Je fais semblant!

Je fais semblant.  De ne pas comprendre, de ne rien voir ni prévoir, tout est cool, serein, presque parfait. Les choses avancent comme il faut, mes programmes sont précis, mes échéances sont respectées.  Tout est appliqué à la lettre, ma machine est bien huilée, pas un grain de sable à l’horizon. Pourtant le ciel est nuageux, le silence est assourdissant. Je fais semblant de ne rien entendre.  Mon bureau est vaste, chic et bien climatisé. Je dispose de 2 secrétariats avec des filles et des garçons présentables, adorables même, des toilettes personnelles et d’une chambre de veille.
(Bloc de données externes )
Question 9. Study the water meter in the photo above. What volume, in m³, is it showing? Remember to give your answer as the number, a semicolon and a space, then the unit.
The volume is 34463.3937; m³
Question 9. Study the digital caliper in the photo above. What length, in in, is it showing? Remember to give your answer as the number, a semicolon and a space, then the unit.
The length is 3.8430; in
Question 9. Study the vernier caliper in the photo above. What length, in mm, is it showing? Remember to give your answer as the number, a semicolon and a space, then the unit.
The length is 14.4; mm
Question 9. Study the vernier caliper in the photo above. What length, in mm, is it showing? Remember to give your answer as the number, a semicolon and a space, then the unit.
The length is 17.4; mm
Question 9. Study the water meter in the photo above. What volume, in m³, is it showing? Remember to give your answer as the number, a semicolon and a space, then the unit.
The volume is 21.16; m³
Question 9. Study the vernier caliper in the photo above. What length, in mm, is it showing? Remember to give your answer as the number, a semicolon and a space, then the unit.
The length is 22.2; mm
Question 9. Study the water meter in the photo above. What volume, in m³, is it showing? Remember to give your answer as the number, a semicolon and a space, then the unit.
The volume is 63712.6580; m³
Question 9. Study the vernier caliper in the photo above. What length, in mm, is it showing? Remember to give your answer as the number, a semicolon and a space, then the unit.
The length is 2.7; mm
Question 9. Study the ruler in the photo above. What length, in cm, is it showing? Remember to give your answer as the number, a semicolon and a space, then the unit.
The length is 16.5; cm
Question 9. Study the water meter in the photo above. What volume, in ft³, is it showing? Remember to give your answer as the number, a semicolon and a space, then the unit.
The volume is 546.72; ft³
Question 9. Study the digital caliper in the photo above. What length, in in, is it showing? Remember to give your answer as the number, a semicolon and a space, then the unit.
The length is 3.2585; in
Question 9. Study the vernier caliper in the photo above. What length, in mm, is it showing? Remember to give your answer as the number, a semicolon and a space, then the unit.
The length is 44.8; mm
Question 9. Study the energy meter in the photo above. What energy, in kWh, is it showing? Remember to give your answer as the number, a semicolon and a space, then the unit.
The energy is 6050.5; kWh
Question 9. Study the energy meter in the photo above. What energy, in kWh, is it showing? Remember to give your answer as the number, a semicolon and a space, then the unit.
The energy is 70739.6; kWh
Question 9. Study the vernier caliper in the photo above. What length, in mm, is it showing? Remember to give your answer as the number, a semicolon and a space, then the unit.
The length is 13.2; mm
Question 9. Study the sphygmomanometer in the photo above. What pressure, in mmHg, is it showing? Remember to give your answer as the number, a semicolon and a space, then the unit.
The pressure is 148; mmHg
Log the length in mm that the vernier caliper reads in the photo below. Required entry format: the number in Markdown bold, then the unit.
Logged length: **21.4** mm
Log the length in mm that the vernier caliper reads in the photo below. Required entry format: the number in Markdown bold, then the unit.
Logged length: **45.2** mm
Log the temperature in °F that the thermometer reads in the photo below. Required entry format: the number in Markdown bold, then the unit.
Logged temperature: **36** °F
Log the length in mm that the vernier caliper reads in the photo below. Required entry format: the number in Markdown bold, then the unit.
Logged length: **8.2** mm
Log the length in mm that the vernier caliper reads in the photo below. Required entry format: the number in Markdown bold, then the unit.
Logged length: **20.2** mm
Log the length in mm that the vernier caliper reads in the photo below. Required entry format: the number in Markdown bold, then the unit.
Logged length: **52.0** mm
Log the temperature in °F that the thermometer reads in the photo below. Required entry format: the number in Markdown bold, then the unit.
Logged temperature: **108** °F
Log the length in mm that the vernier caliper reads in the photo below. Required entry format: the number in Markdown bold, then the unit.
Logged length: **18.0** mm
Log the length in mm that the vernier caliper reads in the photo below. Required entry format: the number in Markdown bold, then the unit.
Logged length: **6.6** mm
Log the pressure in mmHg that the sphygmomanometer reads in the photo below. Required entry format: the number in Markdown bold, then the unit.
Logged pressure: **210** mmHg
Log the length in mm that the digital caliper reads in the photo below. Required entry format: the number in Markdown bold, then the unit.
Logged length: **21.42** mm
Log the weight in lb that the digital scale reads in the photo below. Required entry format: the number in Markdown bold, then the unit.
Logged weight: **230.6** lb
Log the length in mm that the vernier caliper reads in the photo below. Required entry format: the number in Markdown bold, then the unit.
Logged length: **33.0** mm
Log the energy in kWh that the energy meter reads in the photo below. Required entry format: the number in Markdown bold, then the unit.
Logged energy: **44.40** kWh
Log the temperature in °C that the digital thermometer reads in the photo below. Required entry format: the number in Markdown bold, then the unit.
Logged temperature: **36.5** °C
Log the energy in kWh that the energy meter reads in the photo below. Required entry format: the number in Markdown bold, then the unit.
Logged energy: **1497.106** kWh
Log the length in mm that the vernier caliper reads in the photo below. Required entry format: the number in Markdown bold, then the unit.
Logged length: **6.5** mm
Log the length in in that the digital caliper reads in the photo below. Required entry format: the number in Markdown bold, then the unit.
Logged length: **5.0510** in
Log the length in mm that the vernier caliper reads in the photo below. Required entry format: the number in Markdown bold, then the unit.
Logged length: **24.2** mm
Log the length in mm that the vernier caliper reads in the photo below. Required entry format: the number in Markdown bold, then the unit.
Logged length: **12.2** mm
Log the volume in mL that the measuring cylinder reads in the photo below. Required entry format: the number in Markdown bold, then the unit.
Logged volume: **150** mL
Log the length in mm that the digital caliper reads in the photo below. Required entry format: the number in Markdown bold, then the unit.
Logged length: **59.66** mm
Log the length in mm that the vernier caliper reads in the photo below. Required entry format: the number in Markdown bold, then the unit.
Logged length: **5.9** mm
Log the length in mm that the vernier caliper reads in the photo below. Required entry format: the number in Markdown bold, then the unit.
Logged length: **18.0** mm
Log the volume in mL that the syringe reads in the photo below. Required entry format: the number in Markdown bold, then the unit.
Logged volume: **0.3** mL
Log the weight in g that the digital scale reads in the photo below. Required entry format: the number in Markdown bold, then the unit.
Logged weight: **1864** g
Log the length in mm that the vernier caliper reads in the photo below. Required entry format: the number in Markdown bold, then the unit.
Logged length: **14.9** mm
J’ai projeté un vrai parcours de combattant pour que le citoyen arrive à moi : quel horreur! Le citoyen  est laid, mal habillé et  sent mauvais.  Mon salon de cuir se détériorerait rien qu’à le voir arriver, le dos courbé les mains derrière le dos à quémander, à demander. Quelle horreur!  Mon dieu! Ces instructions d’en haut qui nous conseillent de s’approcher de lui, à essayer de le comprendre et à résoudre ses problèmes, moi qui suit nommé par décret présidentiel diplômé de l’ENA, un cadre de la nation un enfant du gouvernement, perdre mon temps et mon savoir-faire à écouter le citoyen alors ça je ne l’accepterais jamais.  Je suis un administrateur! je suis né pour servir la bureaucratie.  Mon plaisir est d’établir la liste des dossiers, de créer des barrières à non plus finir, les S12 , les pièces biométriques, un cadeau du ciel ! J’en raffole… j’irais faire des enquêtes auprès du diable pour m’assurer de votre identité et je ne m’en lasserais jamais ! Quel bonheur de tenir les reines et de ne rien laisser avancer:  Je suis le bureaucrate ! Pas celui qui végète entre quatre murs et qui attend la retraite, mais le vrai rond-de- cuir, qui prend du plaisir à rester assis quand il se lève, c’est sa manière de servir la nation.